By AFL-CIO President John Sweeney

The closeness of today’s vote on the Oman Free Trade Agreement shows that the trade debate in this country is becoming more intense, as politicians in both parties are beginning to realize that our trade policy needs deep reform, not acceleration.

Today's House vote was much narrower than expected, 221-205. Only 22 Democrats voted for this flawed deal, along with 199 Republicans, while 176 Democrats (almost 90 percent of the caucus) and 28 Republicans voted no.

With working people going to the polls in only three and a half months, members of Congress are increasingly reluctant to ratify this administration’s failed trade policy. This policy has resulted in an exploding and out-of-control trade deficit (now at an annual rate of $800 billion a year), millions of good jobs lost, eroding standards of living for the typical worker, and devastated communities.

The upside-down priorities of the Bush Administration are reflected in this deeply flawed agreement.

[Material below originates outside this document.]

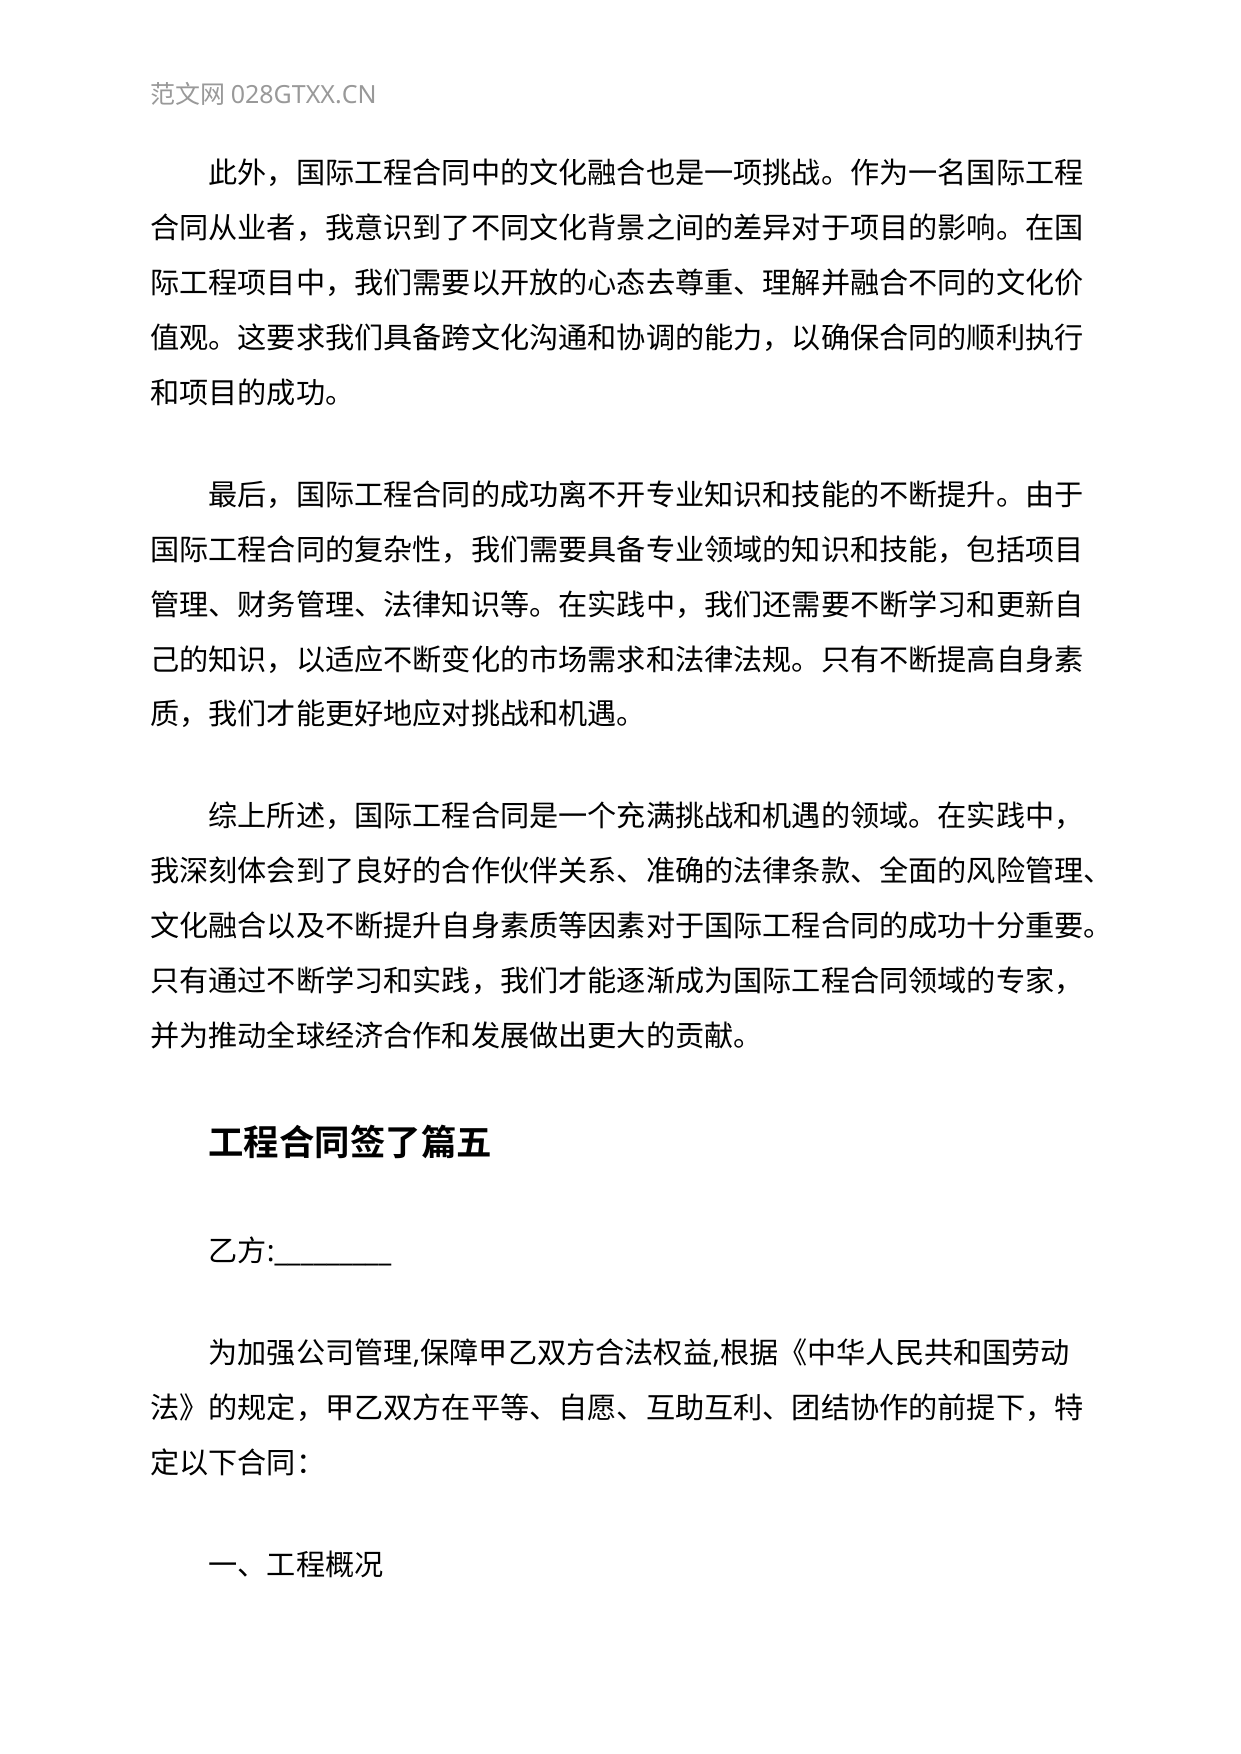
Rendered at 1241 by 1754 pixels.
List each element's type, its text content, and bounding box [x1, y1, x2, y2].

The Oman deal has the same weak and inadequate protections for workers’ rights contained in CAFTA and the other FTAs negotiated by this administration. These provisions are made all the more problematic because Oman’s labor laws are the weakest of any country with which we have ever negotiated a free trade agreement.

Despite the Administration's assertions, these trade agreements don't strengthen security or our government's relationships with other countries any more than they create jobs. They actually generate resentment toward the US and are perceived negatively in many parts of the developing world including the Middle East. So the irony is that while the Administration says this agreement would improve the US image in the Middle East, it will likely do the opposite. The Oman deal also threatens our national security by potentially opening up landside port operations to Omani-based companies – precisely the kind of transaction rejected by Congress and the American public in the Dubai ports debacle.

While we in the American labor movement were deeply disappointed in today’s outcome, we also believe the closeness of the vote reflects the tremendous progress we have made over the last decade in bringing the issues of fairness and workers’ rights to the center of the trade debate. We plan to work harder than ever to ensure that America’s trade policies reflect the values and protect the interests of America’s working families, and create a foundation for a truly just global economy.